Benny Lewis and his website fluent in 3 months were a huge influence to me when I began learning my first new language. With school educations force-feeding you grammar, endless internet resources only providing you with further podcasts and learning materials, and internet forums dominated by language-learning problems and cynically predicted times for fluency acquisition, it was fantastic to have a voice of positivity shining through like Benny.
After reading his guide, I quickly stopped my saga of reading through piles of books on Italian and instead started to immediately find actual Italian people to go and talk to. From that day on my progress has been fantastic, and I used similar principles later on when I went on to learn Japanese. I have his book and advice to thank for that.
During my first three months of learning Italian I would read his blog everyday, hungry for new posts, monitoring my progress and craving to find out just how he was becoming fluent so quickly. Towards the end of those three months this excited craving started to turn more into disappointment as I realised I was never going to be anywhere near fluency by the time the 90 days were up. I wondered how he was managing to do it and I wasn’t.
This was about 2 years ago when Benny first embarked on his crusade to get a C1 in Chinese in just 3 months. I believe his blog has changed a bit since then. His definition of fluency is something along the lines of ‘being able to participate in conversations without having to slow natives down and being able to express myself clearly’. I felt this was a nice definition and target; something practical, unacademic and achievable. He too believed it was achievable, in three months at that, and I think when he started to learn Chinese he honestly believed he would get somewhere near in those 3 months.
To have him talking about reaching that level in a language like Chinese while I was still so far away from anything close in (the comparatively much easier) Italian, was a feeling that bred both intrigue and at times despair. I think it was why I read his blog so avidly, I wanted his secret.
But in the end the secret was simple; he just wasn’t getting fluent in 3 months. Of course in some ways this is no secret… he’ll be the first now to admit that his aim for C1 in Chinese or (recently) Arabic only acts as a high bar that he sets to push himself to go as far as possible.
However I still think that this is at heart a little deceitful and false. I can understand why you would set the bar high, but why to something impossible? An architect who lays down the plans for a building tries to give the shortest time possible for his construction, and a good architect achieves it in this shortest time possible. You don’t need to make ridiculously high aims in order to achieve your maximum, and if you do, why not just say a B2 in Arabic or Chinese? You’ll still be extremely unlikely to get there. One has to admit that in saying a ‘C1’, he is in some way admitting or alluding to that it is within his capability.
In this way he has a brand; fluent in 3 months, and hence he has to maintain the ‘C1’ in his endeavours. Though due to the trials presented to him, over the last 2 years I believe he’s had to change the brand into more of an aim than an actual feasible achievement.

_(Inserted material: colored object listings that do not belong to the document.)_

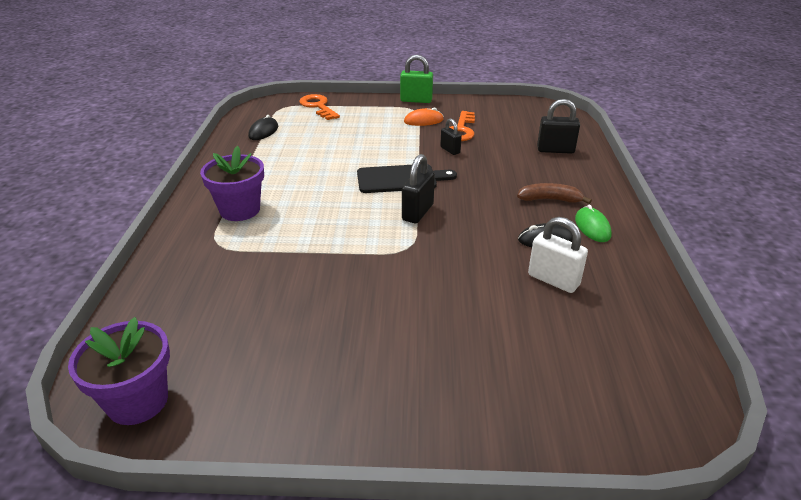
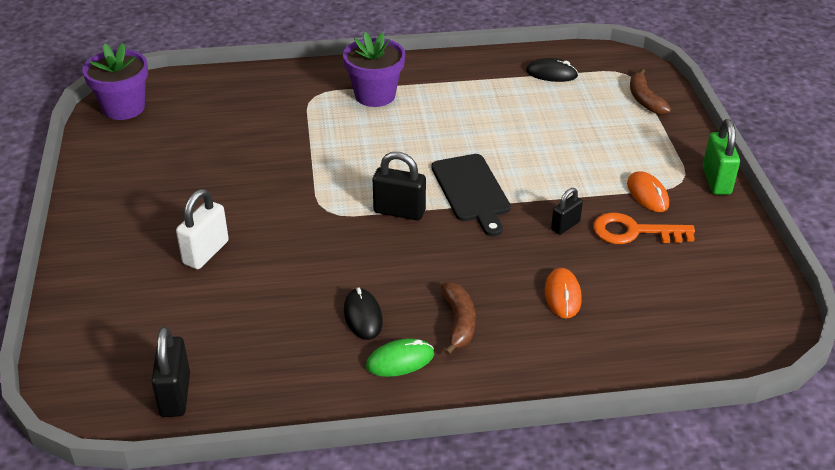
camera: 80 degrees right, 5 degrees up
orange key [299,94,340,120] -> brown banana [630,69,671,115]
white padlock [528,217,588,293] -> white padlock moved to [176,189,229,269]
black padlock [537,99,580,154] -> black padlock moved to [151,326,190,417]
none -> orange mouse [545,268,582,319]

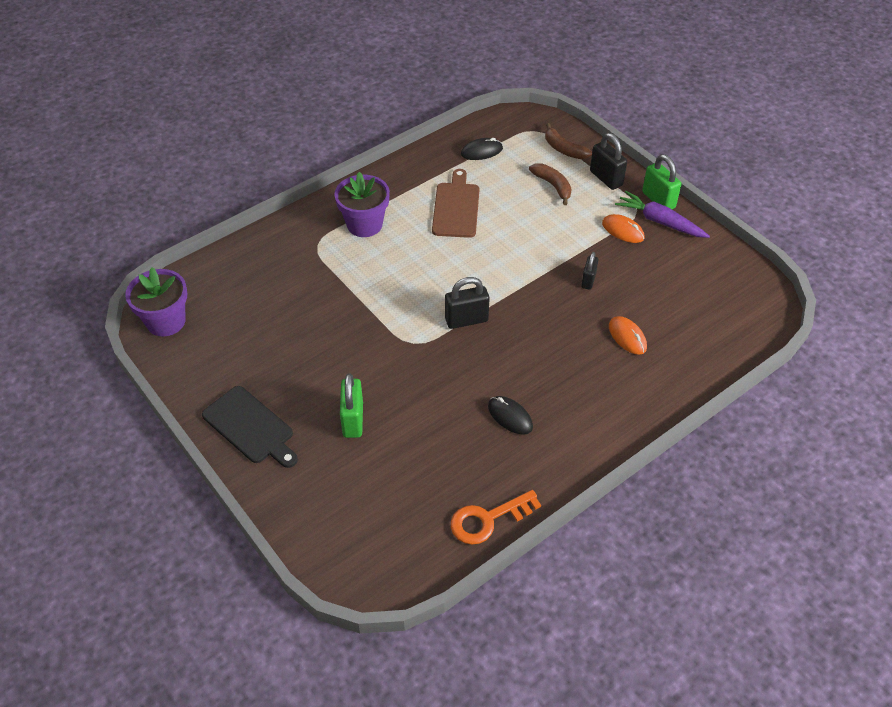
camera: 30 degrees left, 10 degrees up
black padlock [151,326,190,417] -> black padlock moved to [590,133,627,190]
white padlock [176,189,229,269] -> green padlock [340,373,363,438]
green mouse [366,338,434,377] -> none
black cutting board [432,154,511,236] -> black cutting board moved to [202,386,298,468]
brown banana [441,282,476,355] -> brown banana moved to [529,163,572,205]
orange key [593,213,695,244] -> orange key moved to [451,490,541,545]
none -> brown cutting board [432,169,479,238]
none -> purple carrot [615,191,710,238]

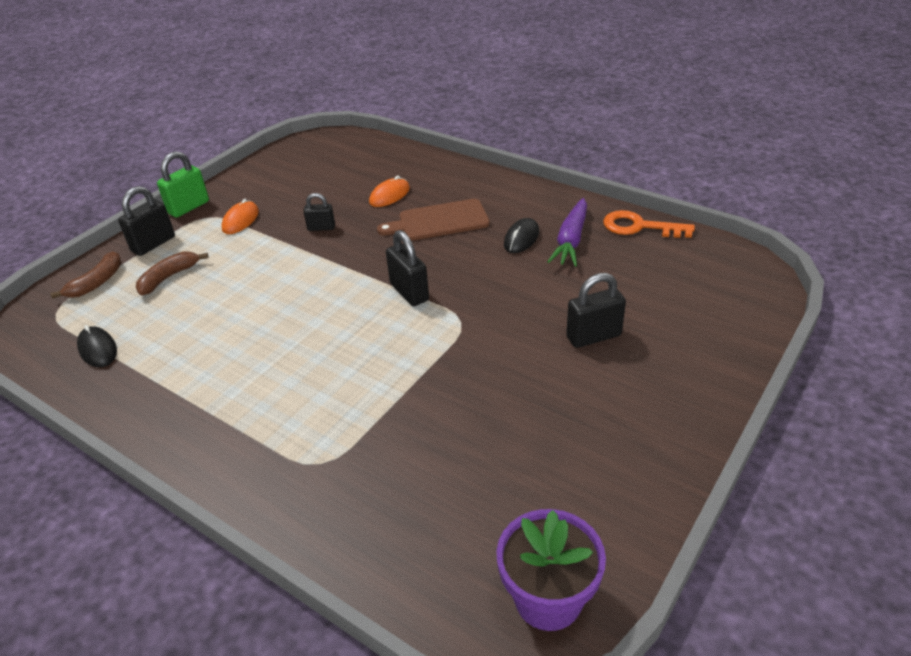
camera: 105 degrees left, 10 degrees down
black cutting board [202,386,298,468] -> none
purple flower pot [334,172,390,237] -> none
green padlock [340,373,363,438] -> black padlock [566,273,626,348]
brown cutting board [432,169,479,238] -> brown cutting board moved to [377,199,490,240]
orange key [451,490,541,545] -> orange key turned 150 degrees clockwise [603,210,695,238]
purple carrot [615,191,710,238] -> purple carrot moved to [547,198,587,267]

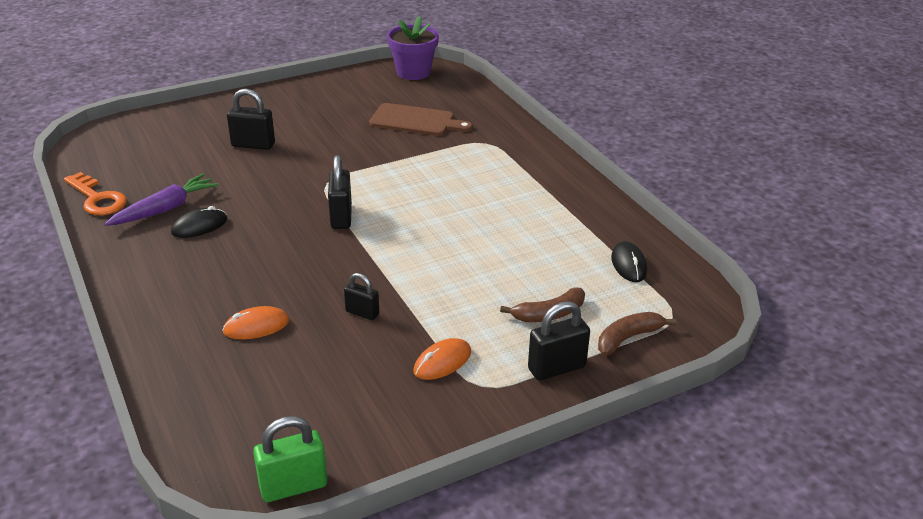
camera: 155 degrees left, 5 degrees down
green padlock [157,151,209,218] -> green padlock moved to [253,416,327,502]
brown cutting board [377,199,490,240] -> brown cutting board moved to [369,103,472,136]

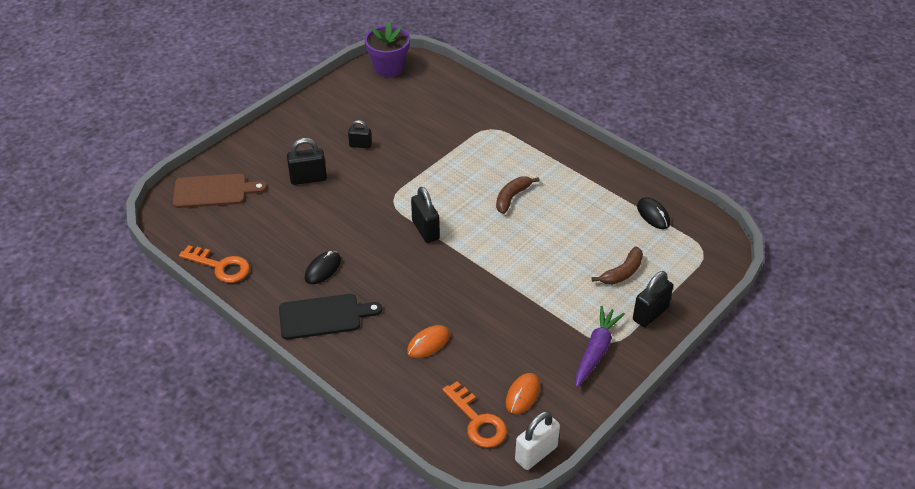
camera: 20 degrees left, 10 degrees up
purple carrot [104,174,218,226] -> purple carrot moved to [575,306,625,388]
green padlock [253,416,327,502] -> white padlock [515,411,560,470]
black padlock [344,273,379,320] -> black padlock moved to [348,120,372,148]
brown cutting board [369,103,472,136] -> brown cutting board moved to [173,174,267,208]
orange mouse [413,338,471,380] -> orange mouse moved to [506,373,540,414]
brown banana [598,312,677,356] -> brown banana moved to [496,177,540,214]
none -> black cutting board [279,294,382,340]
none -> orange key [442,381,507,448]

But I must admit that it doesn’t feel nice to be negative about Benny, it makes me feel another naysayer like those I criticised in the first paragraph of this post. I don’t read his blog anymore because I don’t think it offers so much helpful advice once you’re past the initial jerk of getting going in a language, though for many – including myself once – this getting going is the hardest part, and there’s no-one better than him for getting you over that hurdle. For this he is a real great force on the internet, and I’ve met hundreds of expats in my travels who could greatly do with his advice.
I just wanted to spare you from feeling like I did once; being slightly disheartened as if I were – despite my hardest efforts – never able to come even close to this enigmatic authority of online language learning. No-one can get fluent (at least to what I feel is a worthy definition) in 3 months, languages by their nature take time. And I don’t believe admitting this makes me a naysayer, but just a reasonable person. However this doesn’t mean that you can’t still get super impressive after 3 months and be having conversations about anything with anyone you meet. So use Benny and his advice to get there, and have fun along the way, but don’t be bothered about the whole fluent in 3 months thing; it’s just a branding issue that he’s roped himself into.